━━ Source data

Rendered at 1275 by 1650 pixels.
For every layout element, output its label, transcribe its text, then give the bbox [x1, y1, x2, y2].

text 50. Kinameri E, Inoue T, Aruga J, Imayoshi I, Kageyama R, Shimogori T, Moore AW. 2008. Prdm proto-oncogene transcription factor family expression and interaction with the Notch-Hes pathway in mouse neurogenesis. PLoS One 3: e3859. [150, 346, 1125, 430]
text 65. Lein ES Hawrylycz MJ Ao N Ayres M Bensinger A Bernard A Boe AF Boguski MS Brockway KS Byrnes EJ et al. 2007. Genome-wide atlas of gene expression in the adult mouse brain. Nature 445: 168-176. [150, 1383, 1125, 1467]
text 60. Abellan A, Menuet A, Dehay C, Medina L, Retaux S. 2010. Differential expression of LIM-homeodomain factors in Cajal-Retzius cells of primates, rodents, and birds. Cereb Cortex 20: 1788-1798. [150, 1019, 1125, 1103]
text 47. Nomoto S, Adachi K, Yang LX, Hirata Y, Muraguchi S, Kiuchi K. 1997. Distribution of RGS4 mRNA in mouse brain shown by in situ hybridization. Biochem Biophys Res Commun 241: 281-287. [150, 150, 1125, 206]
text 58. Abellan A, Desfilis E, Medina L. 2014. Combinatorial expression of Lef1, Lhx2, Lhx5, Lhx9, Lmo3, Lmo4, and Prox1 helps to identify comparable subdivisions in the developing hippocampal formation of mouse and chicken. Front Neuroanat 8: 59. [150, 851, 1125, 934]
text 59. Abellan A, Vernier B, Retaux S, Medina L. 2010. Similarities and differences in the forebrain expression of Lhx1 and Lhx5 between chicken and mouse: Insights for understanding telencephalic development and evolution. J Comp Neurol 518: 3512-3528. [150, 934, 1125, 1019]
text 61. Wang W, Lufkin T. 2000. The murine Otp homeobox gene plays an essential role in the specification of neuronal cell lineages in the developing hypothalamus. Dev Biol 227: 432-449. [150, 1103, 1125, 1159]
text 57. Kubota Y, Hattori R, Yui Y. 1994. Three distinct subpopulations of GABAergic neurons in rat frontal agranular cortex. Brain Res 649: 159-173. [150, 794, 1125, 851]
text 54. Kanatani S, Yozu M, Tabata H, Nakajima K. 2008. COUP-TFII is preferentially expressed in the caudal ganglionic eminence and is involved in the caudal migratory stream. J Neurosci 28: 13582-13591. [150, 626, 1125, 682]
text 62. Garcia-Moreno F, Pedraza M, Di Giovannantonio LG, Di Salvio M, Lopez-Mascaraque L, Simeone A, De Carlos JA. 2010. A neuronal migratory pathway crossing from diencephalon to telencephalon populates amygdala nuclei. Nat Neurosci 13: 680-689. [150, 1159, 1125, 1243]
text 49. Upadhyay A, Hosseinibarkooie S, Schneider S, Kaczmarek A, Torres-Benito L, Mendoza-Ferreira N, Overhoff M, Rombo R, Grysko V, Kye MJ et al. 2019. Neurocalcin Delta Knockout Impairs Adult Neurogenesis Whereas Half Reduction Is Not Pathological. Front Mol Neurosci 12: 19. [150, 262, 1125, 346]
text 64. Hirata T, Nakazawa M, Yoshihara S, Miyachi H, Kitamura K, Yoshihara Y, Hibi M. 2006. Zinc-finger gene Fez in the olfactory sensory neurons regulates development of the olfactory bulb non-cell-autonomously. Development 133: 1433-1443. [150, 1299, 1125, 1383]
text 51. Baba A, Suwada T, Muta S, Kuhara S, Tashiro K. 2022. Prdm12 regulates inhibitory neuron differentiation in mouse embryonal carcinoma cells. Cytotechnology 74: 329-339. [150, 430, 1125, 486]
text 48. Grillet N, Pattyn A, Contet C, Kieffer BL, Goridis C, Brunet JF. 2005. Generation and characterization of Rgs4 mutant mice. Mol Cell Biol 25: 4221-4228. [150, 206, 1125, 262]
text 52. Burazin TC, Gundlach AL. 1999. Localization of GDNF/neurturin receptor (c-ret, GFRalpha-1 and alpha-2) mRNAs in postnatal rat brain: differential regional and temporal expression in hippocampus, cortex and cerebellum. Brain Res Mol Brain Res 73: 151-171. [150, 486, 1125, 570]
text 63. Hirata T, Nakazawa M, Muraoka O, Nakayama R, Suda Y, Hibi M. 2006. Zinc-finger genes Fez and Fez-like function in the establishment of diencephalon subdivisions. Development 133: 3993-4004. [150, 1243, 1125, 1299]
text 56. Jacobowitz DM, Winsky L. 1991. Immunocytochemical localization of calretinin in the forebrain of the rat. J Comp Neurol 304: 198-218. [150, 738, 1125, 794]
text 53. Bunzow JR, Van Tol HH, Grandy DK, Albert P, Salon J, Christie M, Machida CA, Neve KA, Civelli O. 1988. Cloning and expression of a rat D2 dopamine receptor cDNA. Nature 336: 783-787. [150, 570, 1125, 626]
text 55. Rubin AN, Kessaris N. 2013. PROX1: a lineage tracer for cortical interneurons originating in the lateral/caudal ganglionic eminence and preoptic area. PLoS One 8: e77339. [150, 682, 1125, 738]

━━━━

The problem | A full, exact copy of the entries is required. Return it.

Output for this task |
Rendered at 1275 by 1650 pixels.
For every layout element, output its label, transcribe its text, then give the bbox [x1, y1, x2, y2].

text 50. Kinameri E, Inoue T, Aruga J, Imayoshi I, Kageyama R, Shimogori T, Moore AW. 2008. Prdm proto-oncogene transcription factor family expression and interaction with the Notch-Hes pathway in mouse neurogenesis. PLoS One 3: e3859. [150, 346, 1125, 430]
text 65. Lein ES Hawrylycz MJ Ao N Ayres M Bensinger A Bernard A Boe AF Boguski MS Brockway KS Byrnes EJ et al. 2007. Genome-wide atlas of gene expression in the adult mouse brain. Nature 445: 168-176. [150, 1383, 1125, 1467]
text 60. Abellan A, Menuet A, Dehay C, Medina L, Retaux S. 2010. Differential expression of LIM-homeodomain factors in Cajal-Retzius cells of primates, rodents, and birds. Cereb Cortex 20: 1788-1798. [150, 1019, 1125, 1103]
text 47. Nomoto S, Adachi K, Yang LX, Hirata Y, Muraguchi S, Kiuchi K. 1997. Distribution of RGS4 mRNA in mouse brain shown by in situ hybridization. Biochem Biophys Res Commun 241: 281-287. [150, 150, 1125, 206]
text 58. Abellan A, Desfilis E, Medina L. 2014. Combinatorial expression of Lef1, Lhx2, Lhx5, Lhx9, Lmo3, Lmo4, and Prox1 helps to identify comparable subdivisions in the developing hippocampal formation of mouse and chicken. Front Neuroanat 8: 59. [150, 851, 1125, 934]
text 59. Abellan A, Vernier B, Retaux S, Medina L. 2010. Similarities and differences in the forebrain expression of Lhx1 and Lhx5 between chicken and mouse: Insights for understanding telencephalic development and evolution. J Comp Neurol 518: 3512-3528. [150, 934, 1125, 1019]
text 61. Wang W, Lufkin T. 2000. The murine Otp homeobox gene plays an essential role in the specification of neuronal cell lineages in the developing hypothalamus. Dev Biol 227: 432-449. [150, 1103, 1125, 1159]
text 57. Kubota Y, Hattori R, Yui Y. 1994. Three distinct subpopulations of GABAergic neurons in rat frontal agranular cortex. Brain Res 649: 159-173. [150, 794, 1125, 851]
text 54. Kanatani S, Yozu M, Tabata H, Nakajima K. 2008. COUP-TFII is preferentially expressed in the caudal ganglionic eminence and is involved in the caudal migratory stream. J Neurosci 28: 13582-13591. [150, 626, 1125, 682]
text 62. Garcia-Moreno F, Pedraza M, Di Giovannantonio LG, Di Salvio M, Lopez-Mascaraque L, Simeone A, De Carlos JA. 2010. A neuronal migratory pathway crossing from diencephalon to telencephalon populates amygdala nuclei. Nat Neurosci 13: 680-689. [150, 1159, 1125, 1243]
text 49. Upadhyay A, Hosseinibarkooie S, Schneider S, Kaczmarek A, Torres-Benito L, Mendoza-Ferreira N, Overhoff M, Rombo R, Grysko V, Kye MJ et al. 2019. Neurocalcin Delta Knockout Impairs Adult Neurogenesis Whereas Half Reduction Is Not Pathological. Front Mol Neurosci 12: 19. [150, 262, 1125, 346]
text 64. Hirata T, Nakazawa M, Yoshihara S, Miyachi H, Kitamura K, Yoshihara Y, Hibi M. 2006. Zinc-finger gene Fez in the olfactory sensory neurons regulates development of the olfactory bulb non-cell-autonomously. Development 133: 1433-1443. [150, 1299, 1125, 1383]
text 51. Baba A, Suwada T, Muta S, Kuhara S, Tashiro K. 2022. Prdm12 regulates inhibitory neuron differentiation in mouse embryonal carcinoma cells. Cytotechnology 74: 329-339. [150, 430, 1125, 486]
text 48. Grillet N, Pattyn A, Contet C, Kieffer BL, Goridis C, Brunet JF. 2005. Generation and characterization of Rgs4 mutant mice. Mol Cell Biol 25: 4221-4228. [150, 206, 1125, 262]
text 52. Burazin TC, Gundlach AL. 1999. Localization of GDNF/neurturin receptor (c-ret, GFRalpha-1 and alpha-2) mRNAs in postnatal rat brain: differential regional and temporal expression in hippocampus, cortex and cerebellum. Brain Res Mol Brain Res 73: 151-171. [150, 486, 1125, 570]
text 63. Hirata T, Nakazawa M, Muraoka O, Nakayama R, Suda Y, Hibi M. 2006. Zinc-finger genes Fez and Fez-like function in the establishment of diencephalon subdivisions. Development 133: 3993-4004. [150, 1243, 1125, 1299]
text 56. Jacobowitz DM, Winsky L. 1991. Immunocytochemical localization of calretinin in the forebrain of the rat. J Comp Neurol 304: 198-218. [150, 738, 1125, 794]
text 53. Bunzow JR, Van Tol HH, Grandy DK, Albert P, Salon J, Christie M, Machida CA, Neve KA, Civelli O. 1988. Cloning and expression of a rat D2 dopamine receptor cDNA. Nature 336: 783-787. [150, 570, 1125, 626]
text 55. Rubin AN, Kessaris N. 2013. PROX1: a lineage tracer for cortical interneurons originating in the lateral/caudal ganglionic eminence and preoptic area. PLoS One 8: e77339. [150, 682, 1125, 738]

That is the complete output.